Calycanthus floridus was first scientifically described by Carl Linnaeus in 1759. It was the only species in his new genus Calycanthus. Linnaeus referred to an earlier illustration by Mark Catesby, contained in a work published from 1731 onwards.
Plants of the World Online accepted two infraspecies:

| Image | Subspecies | Description | Distribution |
|---|---|---|---|
|  | Calycanthus floridus var. floridus (syn. C. mohrii) | eastern sweetshrub; twigs pubescent^{[citation needed]} | Alabama, Florida, Georgia, Mississippi, North Carolina, South Carolina, Tennessee, Virginia |
|  | Calycanthus floridus var. glaucus (Willd.) Torr. & A.Gray (syn.

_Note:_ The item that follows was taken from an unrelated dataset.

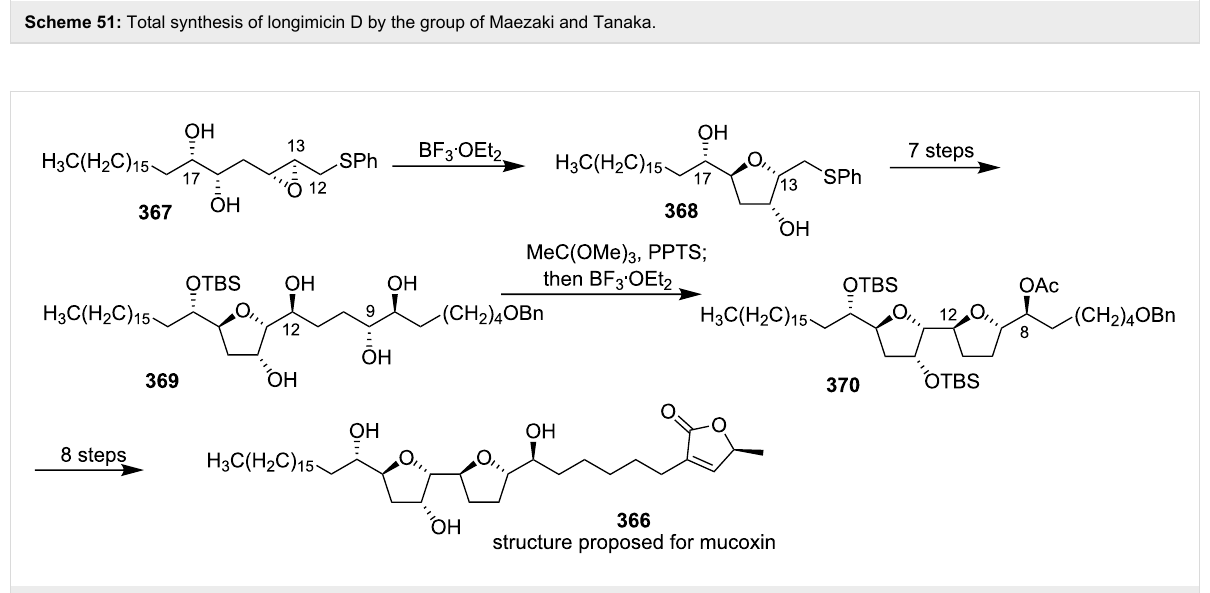
Scheme 52: Total synthesis of the structure proposed for mucoxin by Borhan’s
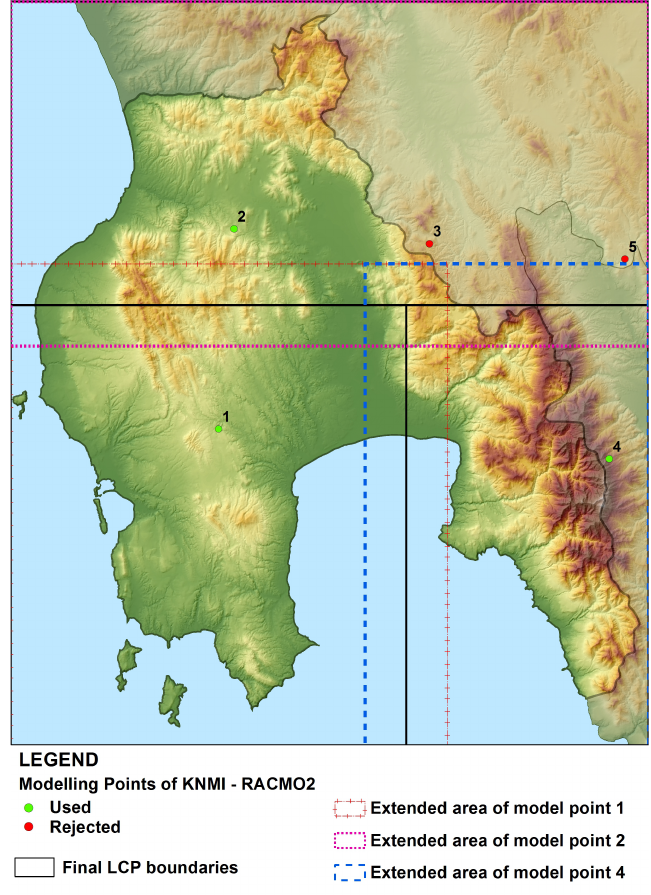
Figure 2. The five prediction points of KNMI RCM RACMO2 model and influence areas of the three used Points 1, 2 and 4 (green) over Messinia,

C. fertilis) | eastern sweetshrub; twigs glabrous (smooth).^{[citation needed]} | Alabama, Georgia, Kentucky, North Carolina, Pennsylvania, South Carolina, Virginia, West Virginia |

==Distribution and habitat==
Calycanthus floridus is native to the eastern United States. It is presumed to have been extirpated from Ohio. It prefers sunny habitats but can tolerate moderate amounts of shade. It grows well in environments that feature moist substrate.

==Uses==
It is used in horticulture as the flowers are showy and fragrant. The bark of the plant is edible and is reportedly used as a substitute for cinnamon. The petals of the flower are also reportedly used in medicinal tea-making. Strong caution is advised however, as an alkaloid in the plant may lead to heart convulsions. The viscous substance within the plant is reportedly used as a disinfectant.

It is highly resistant to diseases and insects, although it is prone to infection by Agrobacterium tumefaciens, which leads to the formation of crown galls on the stems.

This plant has been marked as a pollinator plant, supporting and attracting beetles.